== Task prompt ==
When you reach the line containing "#c3bcb6; stroke: #c6beb3;" in the entries below, begin reproducing lines exactly, and stop once the line containing "M40,415L52,470L0,482V424Z" is done.

── Records to process

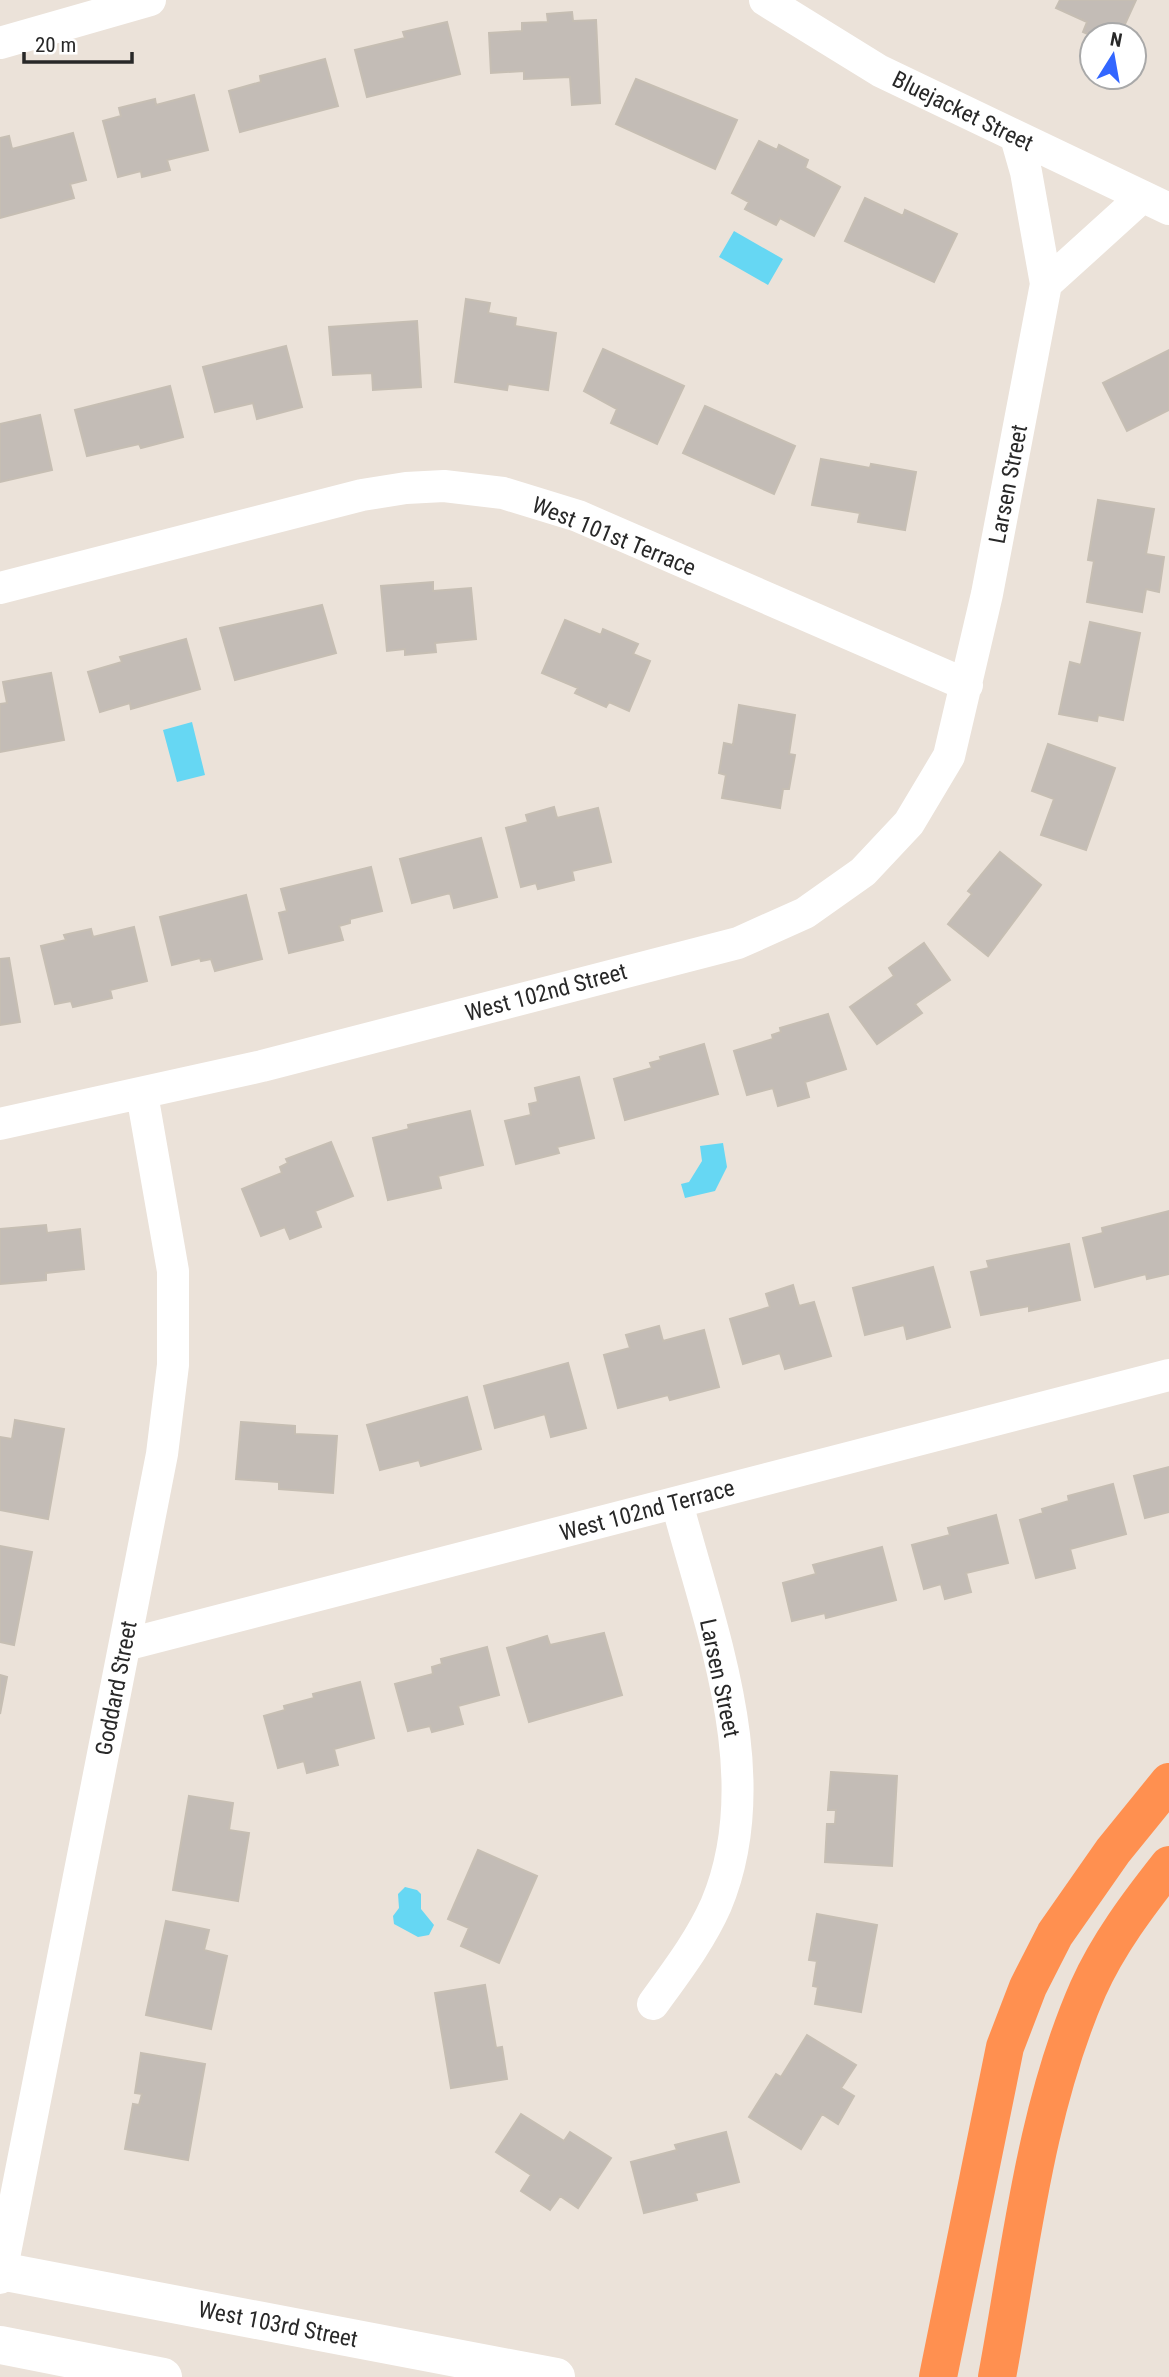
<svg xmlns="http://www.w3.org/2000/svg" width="1169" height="2377" viewBox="0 0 1169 2377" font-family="'Roboto Condensed',sans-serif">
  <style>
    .water { fill: #66d7f3 }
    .building { fill: #c3bcb6; stroke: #c6beb3; stroke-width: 2 }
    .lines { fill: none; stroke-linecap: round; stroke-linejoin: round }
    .minor { stroke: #fff; stroke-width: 32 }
    .secondary { stroke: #fff; stroke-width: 38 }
    .motorway { stroke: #ff9050; stroke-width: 38 }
    .labels { text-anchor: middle; stroke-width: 5; stroke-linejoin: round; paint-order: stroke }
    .street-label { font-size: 23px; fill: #282828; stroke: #fff }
  </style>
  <rect width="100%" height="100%" fill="#ebe2d9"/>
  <!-- water -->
  <path class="water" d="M734,231L783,259L768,285L719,257Z
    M192,722L205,775L177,782L163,730Z
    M723,1143L727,1167L715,1191L685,1198L681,1184L689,1182L702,1161L700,1146Z
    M405,1887L417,1890L421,1894V1909L434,1925L429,1935L418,1937L394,1924L393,1916L399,1908L398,1894Z"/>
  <!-- building -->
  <path class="building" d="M1060,0H1136L1120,35L1092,36L1083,32L1087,22L1056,8Z
    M572,12L573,21L596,20L600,103L572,105L570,77L524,79V71L491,73L489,33L522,31V23L548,22L547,14Z
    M447,22L460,74L367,97L355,50L405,38L403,32Z
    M325,59L338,106L240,132L229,91L261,82L260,76Z
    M636,79L737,120L715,169L616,124Z
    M194,95L208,150L167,160L170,170L142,177L141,171L118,177L103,121L121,116L119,108L155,99L156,105Z
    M73,133L86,180L70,184L74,198L0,218V138L9,136L12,149Z
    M759,141L777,150L779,145L808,160L805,168L840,187L814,236L780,218L776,225L745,209L749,202L732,193Z
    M865,198L903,216L905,210L957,234L934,282L845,241Z
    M466,299L490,303L488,313L516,318L515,326L556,333L548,390L508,384L507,390L455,382Z
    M417,321L421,387L373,390L372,373L333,375L329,327Z
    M286,346L302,407L257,419L253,403L215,412L203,367Z
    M603,349L684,386L657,444L611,423L617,409L584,391Z
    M1169,350V410L1127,431L1103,383Z
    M170,386L183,437L141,448L139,444L87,456L75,410Z
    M705,406L795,446L774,494L683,453Z
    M40,415L52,470L0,482V424Z
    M821,459L870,468L871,464L916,472L905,530L858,522L860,513L812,505Z
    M1098,500L1154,509L1146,554L1164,557L1159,592L1146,589L1142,612L1087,602L1094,561L1088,560Z
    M433,582V591L471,588L476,639L435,643L436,652L405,655V649L387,651L381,586Z
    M322,605L336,653L235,680L220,628Z
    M565,620L601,635L603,629L638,644L633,654L650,661L629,711L609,702L606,707L575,693L578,688L542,673Z
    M1090,622L1140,633L1123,720L1098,715L1097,721L1059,714L1070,662L1081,665Z
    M186,639L200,689L131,709L130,703L100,712L88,672L122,662L120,657Z
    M51,673L64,740L0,752V704L7,703L3,682Z
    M739,705L795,715L789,754L795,755L789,789H783L780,808L722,798L726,775L719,773L724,743L733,745Z
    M1048,744L1115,768L1086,850L1041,835L1054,799L1032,791Z
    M554,807L557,818L598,808L611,862L572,871L574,880L538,889L536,883L521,887L506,828L528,822L526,815Z
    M481,838L497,897L454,908L450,893L412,903L400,859Z
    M1000,852L1041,885L988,956L948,924L972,894L968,891Z
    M371,867L382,911L350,919V923L339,926L343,940L289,953L279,913L287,911L281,889Z
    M246,895L262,959L215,971L211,959L201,961L200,958L172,965L160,917Z
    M134,927L147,981L110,990L112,998L73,1007L71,1001L55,1004L41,946L66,940L64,935L91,929L93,937Z
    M924,943L950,980L915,1004L922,1013L877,1044L850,1007L894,976L889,968Z
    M9,958L20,1022L0,1025V959Z
    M828,1014L846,1069L805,1082L809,1097L778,1106L773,1088L747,1095L734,1051L773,1039L772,1035L781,1032L780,1028Z
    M704,1044L718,1094L625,1120L614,1079L652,1068L650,1063L661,1060L660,1057Z
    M579,1077L594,1138L557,1147L559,1153L516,1164L505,1121L531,1115L529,1104L538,1102L535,1088Z
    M470,1111L483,1165L438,1176L441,1188L388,1200L373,1138L409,1129L408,1125Z
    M331,1142L353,1196L315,1211L321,1227L290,1239L285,1227L261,1236L242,1189L282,1173L280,1167L288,1163L286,1159Z
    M1169,1211V1274L1147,1279L1146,1274L1095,1287L1083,1238L1103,1233L1102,1228Z
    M46,1225L47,1233L80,1229L84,1269L46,1273V1280L0,1284V1229Z
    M1069,1244L1080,1300L1029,1311V1306L981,1315L971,1272L989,1268L987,1261Z
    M933,1267L950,1327L907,1339L904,1325L865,1335L853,1288Z
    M793,1285L799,1306L814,1302L831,1356L785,1369L780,1353L743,1364L730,1319L770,1307L766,1294Z
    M659,1326L663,1341L704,1330L719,1387L670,1400L668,1395L618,1408L604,1355L630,1348L626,1335Z
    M568,1363L586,1428L551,1437L545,1414L495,1428L484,1386Z
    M467,1397L481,1449L421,1466L419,1460L380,1470L367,1425Z
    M15,1420L64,1429L48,1519L0,1510V1437L12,1439Z
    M241,1422L295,1426V1434L337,1436L333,1493L279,1489V1482L236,1479Z
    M1169,1467V1512L1145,1518L1134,1476Z
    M1113,1484L1126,1534L1070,1549L1075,1568L1036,1578L1020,1520L1043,1513L1042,1509L1069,1501L1068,1496Z
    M996,1515L1008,1563L966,1573L971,1592L945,1599L941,1584L924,1589L912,1545L950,1535L948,1528Z
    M0,1546L32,1552L14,1645L0,1642Z
    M882,1547L896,1600L826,1618L825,1613L792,1621L783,1583L816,1574L813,1565Z
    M604,1633L622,1695L529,1722L507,1648L547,1636L550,1645Z
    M487,1647L499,1695L458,1706L463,1724L432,1732L430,1726L408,1731L395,1684L433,1674L432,1667L442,1664L441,1659Z
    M0,1675L7,1677L0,1714Z
    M360,1682L374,1738L334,1749L338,1765L307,1773L304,1761L278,1768L264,1716L285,1710L284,1706L314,1698L313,1694Z
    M831,1772L897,1776L892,1866L825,1862L827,1824H835L836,1810H828Z
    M189,1796L233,1803L229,1830L249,1833L238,1901L173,1890Z
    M478,1850L537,1876L499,1963L461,1946L469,1928L448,1919Z
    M817,1914L877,1925L861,2012L815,2004L818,1987L813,1986L817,1961L809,1960Z
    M166,1921L209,1930L204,1950L227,1956L211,2029L146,2015Z
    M485,1985L496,2048L502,2047L507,2079L451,2088L435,1993Z
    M807,2035L856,2065L841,2088L854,2096L838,2124L822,2114L801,2149L749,2117L776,2074L781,2077Z
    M141,2053L205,2064L188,2160L125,2149L133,2104L139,2105L142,2094L135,2093Z
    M521,2114L564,2141L570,2132L611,2158L578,2208L560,2196L550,2210L521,2191L531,2175L496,2152Z
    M726,2132L739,2182L695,2193L697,2200L644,2213L631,2162L677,2150L675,2145Z"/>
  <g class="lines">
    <!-- minor -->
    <path class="minor" d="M765,0L880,71L1169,209
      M0,43L150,0
      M1046,284L1142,197
      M0,588L362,495L406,488L444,486L503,493L578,516L967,685
      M0,1124L262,1066L738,943L805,913L863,872L909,823L949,756L987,594L1046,284L1026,172L1016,137
      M125,1645L1169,1375
      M653,2004C676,1972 700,1941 716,1905C770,1777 710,1628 677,1503
      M0,2278L162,1454L173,1365V1271L142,1094"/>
    <!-- secondary -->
    <path class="secondary" d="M0,2271L556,2377
      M0,2345L163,2377"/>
    <!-- motorway -->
    <path class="motorway" d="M938,2377L1005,2047L1028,1987L1055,1934L1113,1851L1169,1782
      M997,2377C1021,2248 1035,2110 1088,1989C1108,1944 1139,1903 1169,1865"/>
  </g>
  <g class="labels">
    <!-- street labels -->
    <g class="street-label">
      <text transform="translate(963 111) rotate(26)" y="8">Bluejacket Street</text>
      <text transform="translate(1008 484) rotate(-79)" y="8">Larsen Street</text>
      <text transform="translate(614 536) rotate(22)" y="8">West 101st Terrace</text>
      <text transform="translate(546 992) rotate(-15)" y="8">West 102nd Street</text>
      <text transform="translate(647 1510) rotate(-15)" y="8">West 102nd Terrace</text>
      <text transform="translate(720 1678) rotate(78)" y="8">Larsen Street</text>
      <text transform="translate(116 1688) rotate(-79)" y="8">Goddard Street</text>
      <text transform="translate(278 2324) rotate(11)" y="8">West 103rd Street</text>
    </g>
  </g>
  <!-- north arrow -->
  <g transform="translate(1113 56) rotate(11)"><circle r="33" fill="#ffffff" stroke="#a9a9a9" stroke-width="2"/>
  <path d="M0-5L12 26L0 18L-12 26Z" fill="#3266ff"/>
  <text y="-10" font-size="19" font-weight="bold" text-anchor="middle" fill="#282828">N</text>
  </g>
  <!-- scale -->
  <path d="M24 52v10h108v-10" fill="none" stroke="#282828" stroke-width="3.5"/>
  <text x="35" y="52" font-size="21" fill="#282828" stroke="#ffffff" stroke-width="5" paint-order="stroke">20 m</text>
</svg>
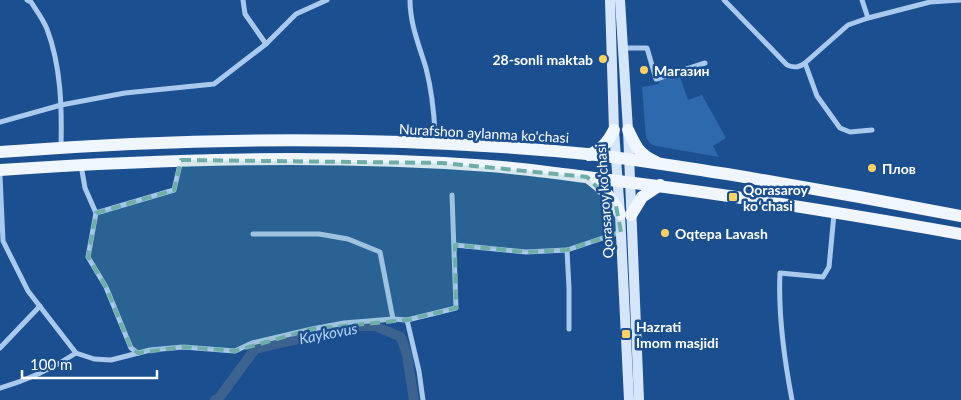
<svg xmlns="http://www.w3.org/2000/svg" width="961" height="400" font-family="Lato,sans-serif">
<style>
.green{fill:#2e69ad}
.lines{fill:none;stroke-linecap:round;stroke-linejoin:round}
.canal{stroke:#3c6290;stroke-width:10}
.street{stroke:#a9c9ee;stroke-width:5}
.secondary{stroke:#d6e6fa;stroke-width:10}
.primary{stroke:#f0f6ff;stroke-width:12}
.marked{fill:#6fada8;fill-opacity:0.2;stroke:#6fada8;stroke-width:4;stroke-dasharray:10 6;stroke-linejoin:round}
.poi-dot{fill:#ffd166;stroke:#1b4f8f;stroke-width:2}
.labels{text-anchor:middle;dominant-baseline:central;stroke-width:5;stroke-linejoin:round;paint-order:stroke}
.poi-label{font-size:14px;font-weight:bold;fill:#fff;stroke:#1b4f8f;text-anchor:start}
.street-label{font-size:14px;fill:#fff;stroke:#1b4f8f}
.water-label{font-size:15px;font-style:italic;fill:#b5d3f5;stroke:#1b4f8f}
</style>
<rect width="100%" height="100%" fill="#1b4f8f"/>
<path class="green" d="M679 74 688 100 702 95 726 138 713 146 719 157 656 146 651 144 646 138 642 87 659 84 658 80Z"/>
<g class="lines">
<path class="canal" d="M215 400 219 398 255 349 355 326H375L401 337 407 355 414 400"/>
<g class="street">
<path d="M27 0 31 2C36 10 43 19 47 29 61 66 62 108 61 147"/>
<path d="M243 0 245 14 266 44"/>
<path d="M410 0C410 24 419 45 426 68 431 88 434 111 435 133"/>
<path d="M724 0 787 65C794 68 799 68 805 63L848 25 868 18 930 2 961 0"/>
<path d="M862 0 868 18"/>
<path d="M622 48H647L656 79 705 63"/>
<path d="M805 63 817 96 840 128 850 132 872 130"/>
<path d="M0 122 61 105 125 93 214 84 266 44 296 14 327 0"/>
<path d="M81 165 85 188 96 213 88 257 106 287 131 348 138 353"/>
<path d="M0 176 3 241 28 291 76 353"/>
<path d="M96 213 174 190 181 160"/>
<path d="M253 234H319L348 239 380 252 393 319"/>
<path d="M455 245 526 252 567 250 621 232"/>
<path d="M567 250 569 288V329"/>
<path d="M407 320 419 371 423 400"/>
<path d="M0 348 40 306"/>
<path d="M0 388C28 380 52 369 76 353L94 359 111 360 150 350 183 347 235 351 252 343 312 329 344 323 393 319 407 320 456 308 452 195"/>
<path d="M792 400C784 358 778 315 780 273L823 277 829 267 834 214"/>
</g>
<g class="secondary">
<path d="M610 0 614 130 620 214 629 400"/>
<path d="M620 0 628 130 639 400"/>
</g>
<g class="primary">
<path d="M628 130C636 146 638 154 656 162"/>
<path d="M0 152C195 137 393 135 587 154 634 159 680 167 727 174 805 187 883 201 961 216"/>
<path d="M589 155C602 149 608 142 614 130"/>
<path d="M0 170C163 159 327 154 490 166 527 169 564 174 601 179 722 193 842 213 961 234"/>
<path d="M589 178C603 188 613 199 620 214"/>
<path d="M631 215 642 197 660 185"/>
</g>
</g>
<path class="marked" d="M181 160 443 163 587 177 616 206 621 232 567 250 526 252 455 245 456 308 407 320 312 329 235 351 183 347 138 353 131 348 106 287 88 257 96 213 174 190Z"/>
<g class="poi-dot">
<circle cx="603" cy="59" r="5"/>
<circle cx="644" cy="70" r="5"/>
<circle cx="872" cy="168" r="5"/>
<rect x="728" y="192" width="10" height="10" rx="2.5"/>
<circle cx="665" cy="233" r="5"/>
<rect x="621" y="329" width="10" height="10" rx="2.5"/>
</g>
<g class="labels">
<g class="poi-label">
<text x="593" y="59" text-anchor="end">28-sonli maktab</text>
<text x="654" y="70">Магазин</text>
<text x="882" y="168">Плов</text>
<text x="743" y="189">Qorasaroy<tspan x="743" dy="16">koʻchasi</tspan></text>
<text x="675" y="233">Oqtepa Lavash</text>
<text x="636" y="326">Hazrati<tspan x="636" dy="16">Imom masjidi</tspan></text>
</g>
<g class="street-label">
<text transform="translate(484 133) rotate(3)">Nurafshon aylanma ko'chasi</text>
<text transform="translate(604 201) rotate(-94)">Qorasaroy ko'chasi</text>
</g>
<g class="water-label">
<text transform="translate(328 333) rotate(-11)">Kaykovus</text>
</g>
</g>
<path d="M22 370v8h135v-8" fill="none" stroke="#ffffff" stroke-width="2.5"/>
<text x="30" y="370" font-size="15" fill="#ffffff" stroke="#1b4f8f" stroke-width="4" paint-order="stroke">100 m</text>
</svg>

────

== Solution to the problem ==
    .building { fill: #c3bcb6; stroke: #c6beb3; stroke-width: 2 }
    .lines { fill: none; stroke-linecap: round; stroke-linejoin: round }
    .minor { stroke: #fff; stroke-width: 32 }
    .secondary { stroke: #fff; stroke-width: 38 }
    .motorway { stroke: #ff9050; stroke-width: 38 }
    .labels { text-anchor: middle; stroke-width: 5; stroke-linejoin: round; paint-order: stroke }
    .street-label { font-size: 23px; fill: #282828; stroke: #fff }
  </style>
  <rect width="100%" height="100%" fill="#ebe2d9"/>
  <!-- water -->
  <path class="water" d="M734,231L783,259L768,285L719,257Z
    M192,722L205,775L177,782L163,730Z
    M723,1143L727,1167L715,1191L685,1198L681,1184L689,1182L702,1161L700,1146Z
    M405,1887L417,1890L421,1894V1909L434,1925L429,1935L418,1937L394,1924L393,1916L399,1908L398,1894Z"/>
  <!-- building -->
  <path class="building" d="M1060,0H1136L1120,35L1092,36L1083,32L1087,22L1056,8Z
    M572,12L573,21L596,20L600,103L572,105L570,77L524,79V71L491,73L489,33L522,31V23L548,22L547,14Z
    M447,22L460,74L367,97L355,50L405,38L403,32Z
    M325,59L338,106L240,132L229,91L261,82L260,76Z
    M636,79L737,120L715,169L616,124Z
    M194,95L208,150L167,160L170,170L142,177L141,171L118,177L103,121L121,116L119,108L155,99L156,105Z
    M73,133L86,180L70,184L74,198L0,218V138L9,136L12,149Z
    M759,141L777,150L779,145L808,160L805,168L840,187L814,236L780,218L776,225L745,209L749,202L732,193Z
    M865,198L903,216L905,210L957,234L934,282L845,241Z
    M466,299L490,303L488,313L516,318L515,326L556,333L548,390L508,384L507,390L455,382Z
    M417,321L421,387L373,390L372,373L333,375L329,327Z
    M286,346L302,407L257,419L253,403L215,412L203,367Z
    M603,349L684,386L657,444L611,423L617,409L584,391Z
    M1169,350V410L1127,431L1103,383Z
    M170,386L183,437L141,448L139,444L87,456L75,410Z
    M705,406L795,446L774,494L683,453Z
    M40,415L52,470L0,482V424Z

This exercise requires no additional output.